The Howard League Scotland, which campaigns for penal reform, says the emphasis is still on locking women up rather than the community-based alternatives Ms Angiolini called for.

It has laid out its concern in a letter to the Justice Committee ahead of Mr MacAskill's appearance there early next month.

Ms Angiolini had enough nous to predict this outcome. She pointed out that, of 10 previous reports and inspections relating to women's imprisonment in the UK, not one had been implemented in full. So one of her report's demands was for an annual update in Parliament on the adoption of its findings.

The Howard League's says the recommendations are not being implemented the way Ms Angiolini and her team intended. It is hard to disagree. In particular, the report said HMP Cornton Vale, Stirling, should be closed and replaced with a smaller specialist jail for women serving longer sentences or who present a "significant risk" to the public.

Instead, the current plan is to build a new women's prison, HMP Inverclyde, in Greenock, with room for 350 inmates, while retaining 50 places for prisoners in the new HMP Grampian and also in HMP Edinburgh. The Scottish Prison Service says a smaller jail might become overcrowded, as its projections show the number of women in custody will rise. The new prison, when it opens in 2017, will handle young and old offenders, on remand and convicted, serving sentences from a few months to life.

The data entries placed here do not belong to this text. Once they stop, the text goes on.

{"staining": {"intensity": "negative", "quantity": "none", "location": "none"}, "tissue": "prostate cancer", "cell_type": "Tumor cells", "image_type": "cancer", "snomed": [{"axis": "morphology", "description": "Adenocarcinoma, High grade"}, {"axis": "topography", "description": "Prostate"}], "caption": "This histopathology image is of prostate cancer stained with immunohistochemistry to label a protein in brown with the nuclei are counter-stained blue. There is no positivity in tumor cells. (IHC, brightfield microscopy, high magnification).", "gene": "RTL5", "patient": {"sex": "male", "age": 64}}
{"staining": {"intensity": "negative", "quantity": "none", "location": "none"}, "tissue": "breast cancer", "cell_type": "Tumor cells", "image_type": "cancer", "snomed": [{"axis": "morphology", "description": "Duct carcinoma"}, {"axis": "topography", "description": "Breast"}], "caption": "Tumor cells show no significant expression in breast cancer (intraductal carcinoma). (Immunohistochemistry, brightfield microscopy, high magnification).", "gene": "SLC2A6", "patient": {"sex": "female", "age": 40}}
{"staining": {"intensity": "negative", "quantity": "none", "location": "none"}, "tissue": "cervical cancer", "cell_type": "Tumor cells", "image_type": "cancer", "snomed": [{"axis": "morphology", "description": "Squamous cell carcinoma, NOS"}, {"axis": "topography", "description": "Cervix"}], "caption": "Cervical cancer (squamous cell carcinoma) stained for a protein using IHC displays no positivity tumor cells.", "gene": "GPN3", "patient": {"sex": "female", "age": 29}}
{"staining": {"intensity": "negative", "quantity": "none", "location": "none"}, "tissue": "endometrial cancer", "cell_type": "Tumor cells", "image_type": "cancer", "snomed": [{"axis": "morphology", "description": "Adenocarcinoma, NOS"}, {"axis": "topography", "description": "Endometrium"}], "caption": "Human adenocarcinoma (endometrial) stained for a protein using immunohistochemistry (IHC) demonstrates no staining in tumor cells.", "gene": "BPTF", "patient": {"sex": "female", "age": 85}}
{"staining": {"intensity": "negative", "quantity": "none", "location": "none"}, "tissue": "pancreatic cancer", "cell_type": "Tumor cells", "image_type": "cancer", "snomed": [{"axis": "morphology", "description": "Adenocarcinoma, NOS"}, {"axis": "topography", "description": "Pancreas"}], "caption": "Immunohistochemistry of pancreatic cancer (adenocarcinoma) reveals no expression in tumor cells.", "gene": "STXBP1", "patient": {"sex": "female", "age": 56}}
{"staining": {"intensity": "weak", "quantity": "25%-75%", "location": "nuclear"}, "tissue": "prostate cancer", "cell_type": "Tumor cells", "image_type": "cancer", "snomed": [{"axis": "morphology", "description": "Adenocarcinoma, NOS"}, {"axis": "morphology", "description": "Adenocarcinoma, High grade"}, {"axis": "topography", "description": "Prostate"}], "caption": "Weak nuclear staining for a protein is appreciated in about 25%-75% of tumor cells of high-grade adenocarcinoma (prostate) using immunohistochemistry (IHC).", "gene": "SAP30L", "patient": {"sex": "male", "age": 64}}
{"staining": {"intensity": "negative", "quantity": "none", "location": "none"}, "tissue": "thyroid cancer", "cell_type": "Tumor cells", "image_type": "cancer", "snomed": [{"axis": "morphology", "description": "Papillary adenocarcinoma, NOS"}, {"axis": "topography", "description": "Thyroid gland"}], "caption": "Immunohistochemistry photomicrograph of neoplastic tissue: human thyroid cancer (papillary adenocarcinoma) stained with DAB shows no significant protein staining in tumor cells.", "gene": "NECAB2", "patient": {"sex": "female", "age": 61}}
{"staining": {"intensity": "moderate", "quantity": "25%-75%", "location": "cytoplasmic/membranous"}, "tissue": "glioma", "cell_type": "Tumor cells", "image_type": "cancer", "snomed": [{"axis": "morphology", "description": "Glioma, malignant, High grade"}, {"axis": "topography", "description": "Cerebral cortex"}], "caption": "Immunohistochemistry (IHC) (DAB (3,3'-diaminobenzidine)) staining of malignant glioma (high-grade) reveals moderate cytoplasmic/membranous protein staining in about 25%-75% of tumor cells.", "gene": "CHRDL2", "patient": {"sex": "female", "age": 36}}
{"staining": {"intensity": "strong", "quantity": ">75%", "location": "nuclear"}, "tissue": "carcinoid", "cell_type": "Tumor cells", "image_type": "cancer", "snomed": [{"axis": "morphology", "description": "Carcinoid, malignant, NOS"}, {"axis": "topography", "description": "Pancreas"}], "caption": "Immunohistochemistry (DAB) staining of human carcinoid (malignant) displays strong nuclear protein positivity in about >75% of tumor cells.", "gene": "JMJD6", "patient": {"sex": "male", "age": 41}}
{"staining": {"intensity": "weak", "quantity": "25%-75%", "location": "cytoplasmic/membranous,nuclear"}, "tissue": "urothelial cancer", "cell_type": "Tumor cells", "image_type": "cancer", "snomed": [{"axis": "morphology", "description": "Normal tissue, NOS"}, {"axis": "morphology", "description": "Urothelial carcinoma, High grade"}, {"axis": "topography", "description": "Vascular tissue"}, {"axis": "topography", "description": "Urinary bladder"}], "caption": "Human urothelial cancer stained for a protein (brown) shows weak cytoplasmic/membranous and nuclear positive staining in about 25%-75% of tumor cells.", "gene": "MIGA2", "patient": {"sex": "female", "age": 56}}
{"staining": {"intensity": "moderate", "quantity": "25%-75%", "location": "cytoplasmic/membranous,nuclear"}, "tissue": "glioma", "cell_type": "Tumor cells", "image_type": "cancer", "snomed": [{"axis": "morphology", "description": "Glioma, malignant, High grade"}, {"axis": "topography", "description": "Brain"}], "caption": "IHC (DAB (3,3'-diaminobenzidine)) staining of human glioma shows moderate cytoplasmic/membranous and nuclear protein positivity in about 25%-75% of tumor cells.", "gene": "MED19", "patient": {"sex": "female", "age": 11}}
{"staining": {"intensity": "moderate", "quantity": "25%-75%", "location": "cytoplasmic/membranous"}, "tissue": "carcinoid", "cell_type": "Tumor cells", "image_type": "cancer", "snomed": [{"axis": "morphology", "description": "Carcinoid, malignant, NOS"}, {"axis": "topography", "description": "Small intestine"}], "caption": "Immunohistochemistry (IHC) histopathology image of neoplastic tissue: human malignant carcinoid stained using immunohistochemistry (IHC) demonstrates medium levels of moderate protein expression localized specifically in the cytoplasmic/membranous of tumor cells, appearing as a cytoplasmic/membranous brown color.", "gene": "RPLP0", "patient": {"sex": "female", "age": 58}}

While predicting more women will be sent to jail, officials voice the contradictory hope that "in time" alternatives to custody will see numbers fall. Yet, just as building new roads tends to increase the number of cars driven, the Howard League says building more jails tends to increase the numbers sent there. Equally, investment in community alternatives would see courts use them more. Unfortunately, such investment remains trivial: £3 million over two years in Scotland, the League claims, against £60m to build the new prison, and an estimated £13m a year in the cost of imprisoning women.

In its update to the Justice Committee, the Scottish Prison Service says the design of HMP Inverclyde will contribute to meeting the Commission's recommendations. But better conditions for women in custody - an outside garden and play space, a mother and baby unit, and help with addiction problems - were not the top priority in Ms Angiolini report.

The worst thing Mr MacAskill could say to the Justice Committee on August 5 is probably that decisions about the size and design of HMP Inverclyde are operational matters for the SPS. This profoundly misses the point of the commission's report.

As the Howard League adds: "It is unfair to expect the Scottish Prison Service - whose business it is to build and operate prisons - to take an overview of the whole package required to reduce female imprisonment in Scotland, when so much of the task ... is beyond their control."